Sappiamo che la nostra eroina, fatta la sua scelta e appresi tutti questi dettagli tecnici, sarà impaziente di cominciare a scrivere, ma – incredibilmente – non sarà ancora arrivato il momento! Nonostante pensi di conoscere ogni aspetto della serie scelta, perché la ama in maniera sviscerata, ha visto e rivisto ogni singola puntata e potrebbe parlare a nome di tutti i protagonisti, la nostra eroina è ancora solo una fan e, senza dare al termine un’accezione negativa, guardare un episodio con gli occhi di un appassionato e con quelli di un professionista non è la stessa cosa. Un professionista, un autore televisivo, fa attenzione ai dialoghi, allo stile, alla struttura della storia, al tema, al ritmo e allo sviluppo dei personaggi e analizza queste caratteristiche prendendo nota di ogni aspetto di un episodio e cercando di tenere a mente ogni piccolo particolare. Ci vuole cuore, certo, ma senza la testa la nostra eroina non andrà da nessuna parte.

Come guardare una serie con gli occhi di un professionista.

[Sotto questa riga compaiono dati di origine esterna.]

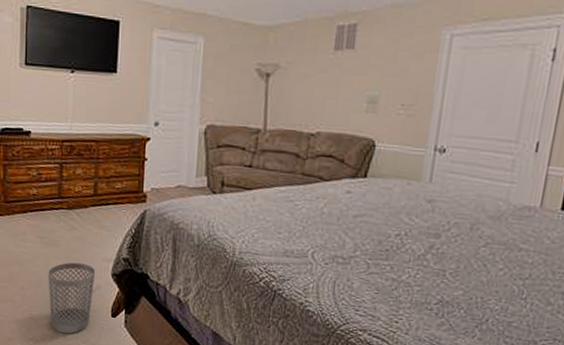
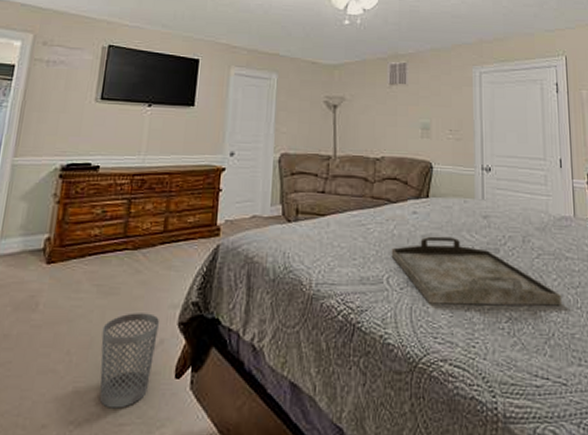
serving tray: none [318,216,506,295] -> present [391,236,563,306]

Cominciamo dal ruolo dei protagonisti, maschili o femminili che siano, che sono coloro attorno ai quali si svolgono gli eventi della serie che avranno un determinato impatto su di loro o sulle persone che gli sono vicine (personaggi secondari). Il protagonista di uno show è come il frontman di un gruppo musicale, mentre i personaggi secondari sono i membri della band che hanno il compito di supportare il protagonista nel superare gli ostacoli che si troverà man mano di fronte.
Uno dei compiti più importanti di un autore, è quello di fare particolare attenzione allo sviluppo dei personaggi, siano essi principali o secondari, sviluppo che in gergo è chiamato “arco narrativo” e che può riguardare la carriera o la vita privata di qualcuno, come può essere drammatico o divertente. Quando una serie televisiva arriva alla sua conclusione, l’arco narrativo dovrà aver condotto ad un profondo cambiamento nel personaggio in questione. Questo è il motivo per cui conoscere i personaggi, per la nostra autrice in erba, è tanto importante. Sapere cosa gli piace, in cosa credono, cosa temono e cosa desiderano le permetterà di creare un arco narrativo coerente con il percorso di ogni personaggio.

Anche conoscere la trama è ovviamente fondamentale: come la storia, la trama è composta da un inizio, uno svolgimento ed una fine, tutti momenti che hanno una funzione ben specifica.
Nell’incipit si introducono solitamente il protagonista e la promessa della storia e questo è anche tradizionalmente riconosciuto come il momento in cui il protagonista “risponde ad una chiamata” e si imbarca in un’avventura, in una missione o in un viaggio. Le ragioni per cui, in ogni singolo episodio, il protagonista di una serie è spinto ad agire possono essere varie: nel caso del famigerato dottor Gregory House (Hugh Laurie), per esempio, non certo noto per la sua etica professionale e la cura del paziente, questa spinta poteva venire dalla sfida costituita da un caso che nessuno dei suoi colleghi era mai riuscito a risolvere.
Lo svolgimento o la parte centrale della trama è quella in cui la missione del protagonista progredisce per venire in qualche modo bloccata da una serie di ostacoli. Nella maggior parte delle serie drammatiche, in questa parte di episodio il protagonista riporta una piccola vittoria per poi fare improvvisamente diversi passi indietro a causa di complicazioni che si frappongono tra lui ed il successo. Nelle serie di ambientazione medica questo accade quando, per esempio, una diagnosi si rivela sbagliata e le condizioni del paziente improvvisamente peggiorano.
La conclusione della trama è infine quella in cui il protagonista ha finalmente capito qual è il vero ostacolo da affrontare ed è il momento in cui sarà premiato per la sua perseveranza, grazie alla quale ristabilirà l’ordine delle cose.